Submitting jobs to EC2 through RemoteBatchSubmit works very well. However, I need to access a lot of data for training deep nets. How Can I access this data efficiently?
- I can' t send the data through the option InputFile, because it is too big.
- Access must be fast from the EC2 instance
- Data must be shared through instances, and is read-only
I think EFS would be great, but I don't see a way to mount it automatically to instances, or to mount the file system from inside the Notebook.
Any help or pointer will be appreciated!
This AWS support article describes the configuration necessary to mount an EFS file system in AWS Batch job containers. I found it easiest to make a modified version of the RemoteBatchSubmit submission environment CloudFormation template, which I've uploaded here. (You can use this link to open the template in the CloudFormation console.) This template has an additional parameter field at the top for entering an EFS file system ID.

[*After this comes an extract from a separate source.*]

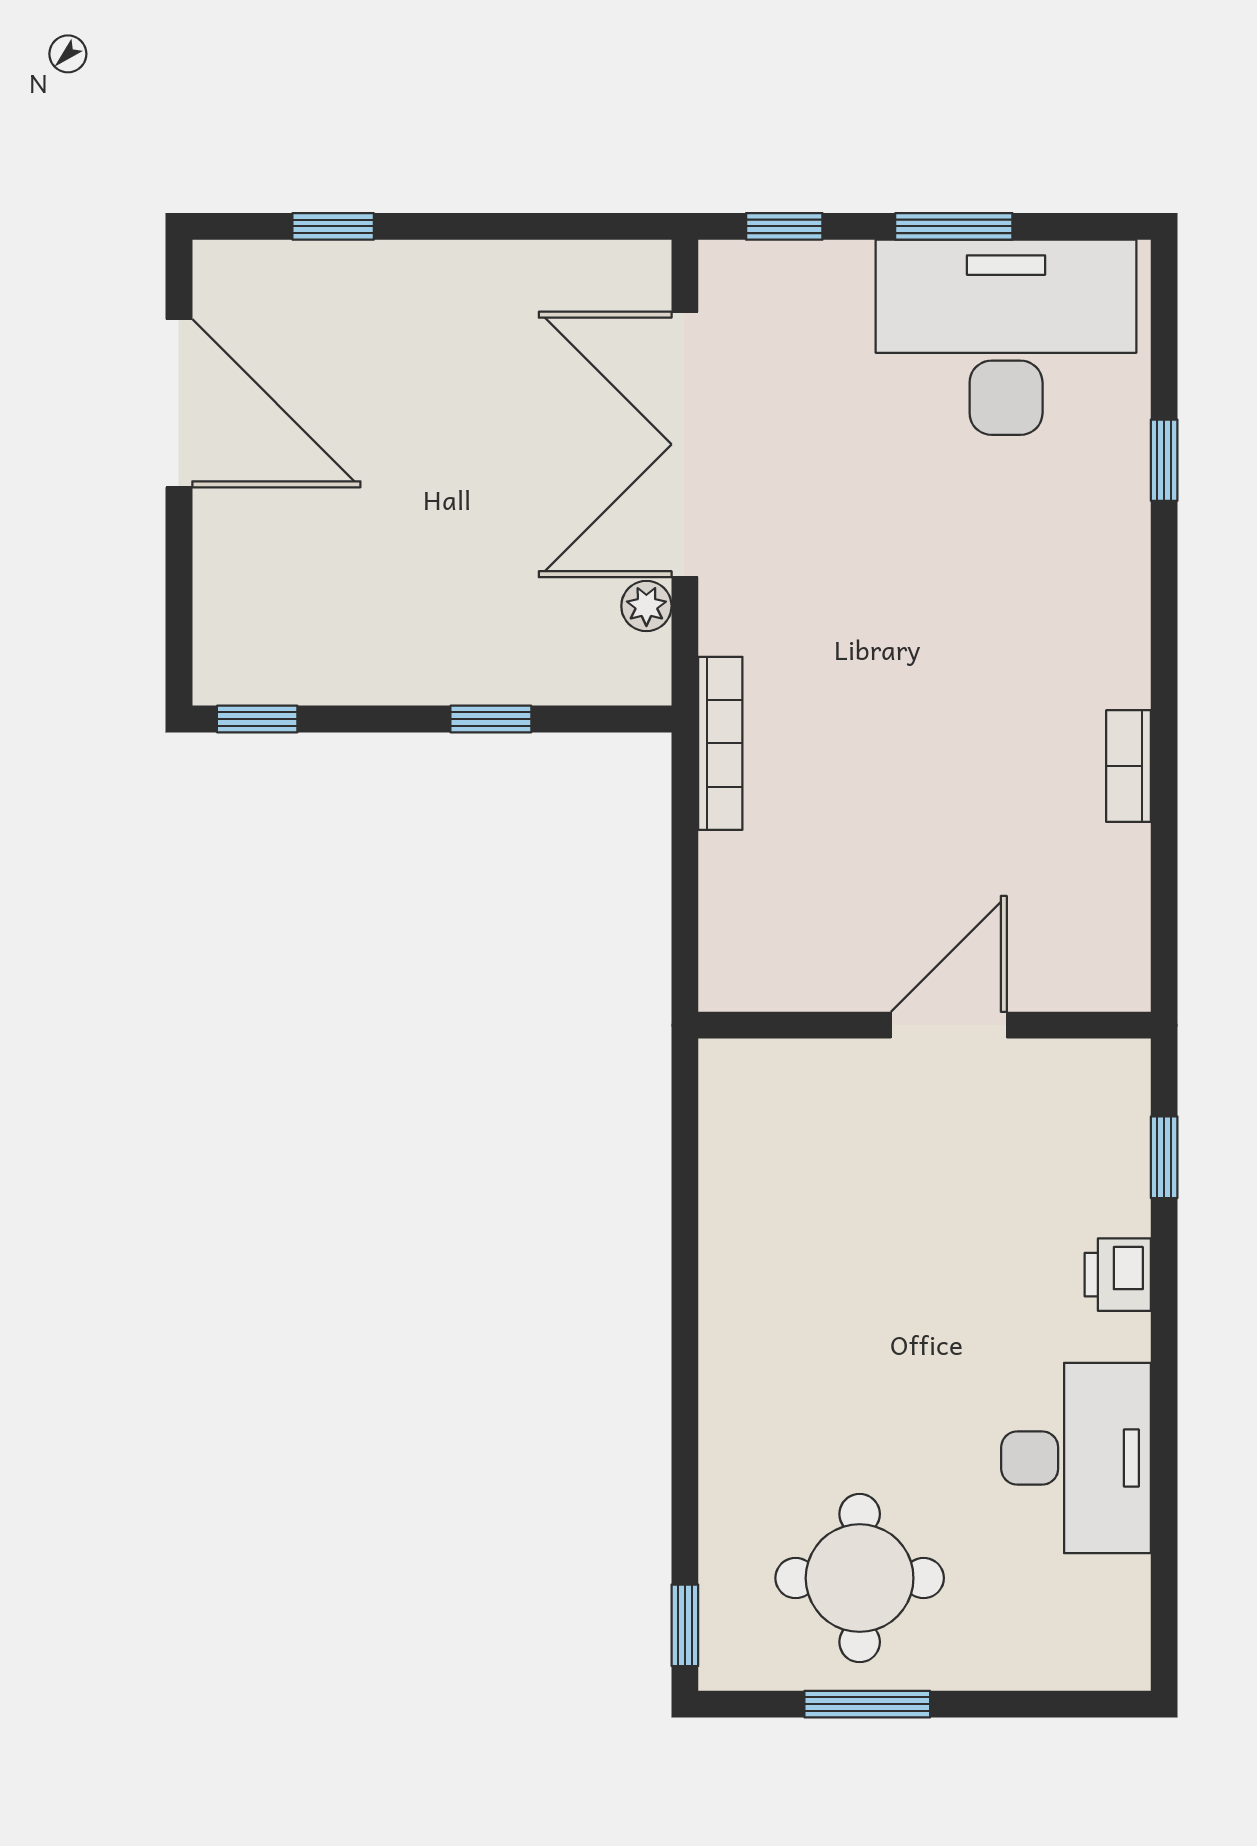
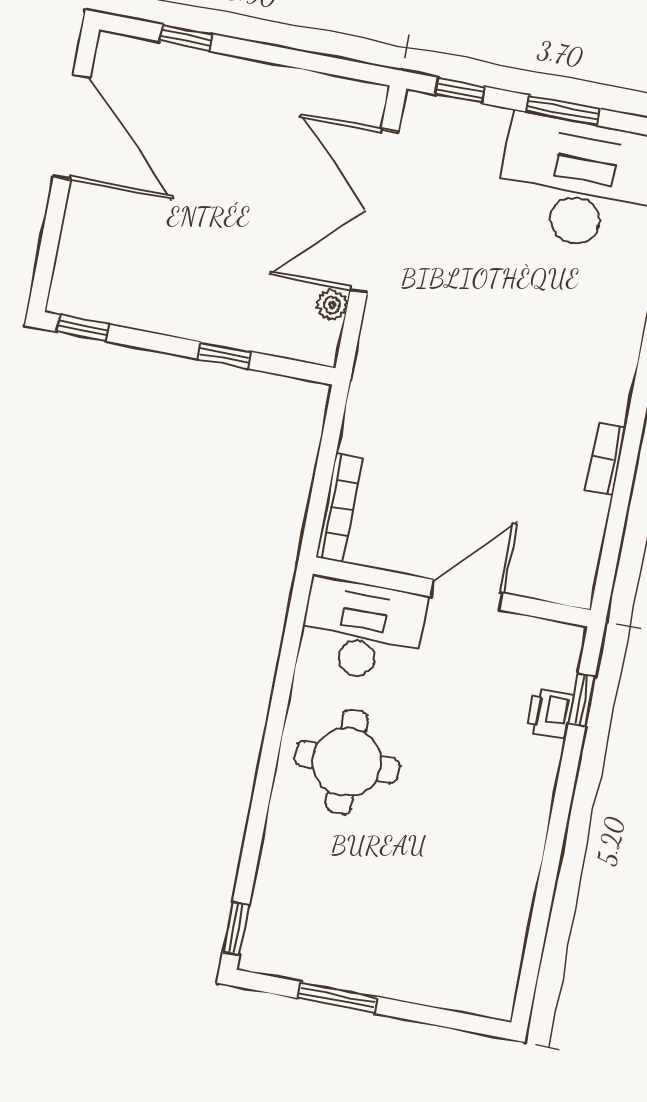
bookcase: (720, 743) -> (339, 507), moved
printer: (1118, 1275) -> (550, 713), moved
desk: (1076, 1458) -> (362, 630), moved, turned -90
round table: (860, 1578) -> (347, 762), moved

After creating a stack from the template, there's one more manual step required. We have to modify the EFS file system mount targets' security group to allow inbound NFS connections from the compute instance security group created by the CloudFormation template. Take note of the mount targets' security group ID in the EFS console:
Also take note of the instance security group ID (WolframEC2SecurityGroup) created by the CloudFormation stack:
Find the EFS mount targets' security group in the VPC console and edit its inbound rules:
Add an "NFS"-type rule with the instance security group as its source:
Your jobs submitted to this environment should now be able to access the mounted EFS volume under /mnt/efs:
Let me know if this works for you or if you encounter any problems.
Thank you very much for this very complete answer.
It works perfectly!
I also appreciate that this EFS file system can store output from Mathematica when its too big to be convenient for a regular job["EvaluationResult"].
This makes RemoteBatchSubmit extremely useful, in my opinion... I will use it to speed up research, but also in a course I am building with the intent of teaching to an undergraduate/pre-university students how to use of neural nets for digital art and creative applications. I expected problems when student with basic laptops would try to "scale up" their networks for larger images and media collections. This solution is very easy to use for the students and makes it possible to avoid the python/colab pipeline.
Glad that worked for you Sebastien! The course you're working on sounds like a really interesting application of RemoteBatchSubmit; I hope you'll consider sharing your results on Community or elsewhere once it comes to fruition.
Let me know if you encounter any issues.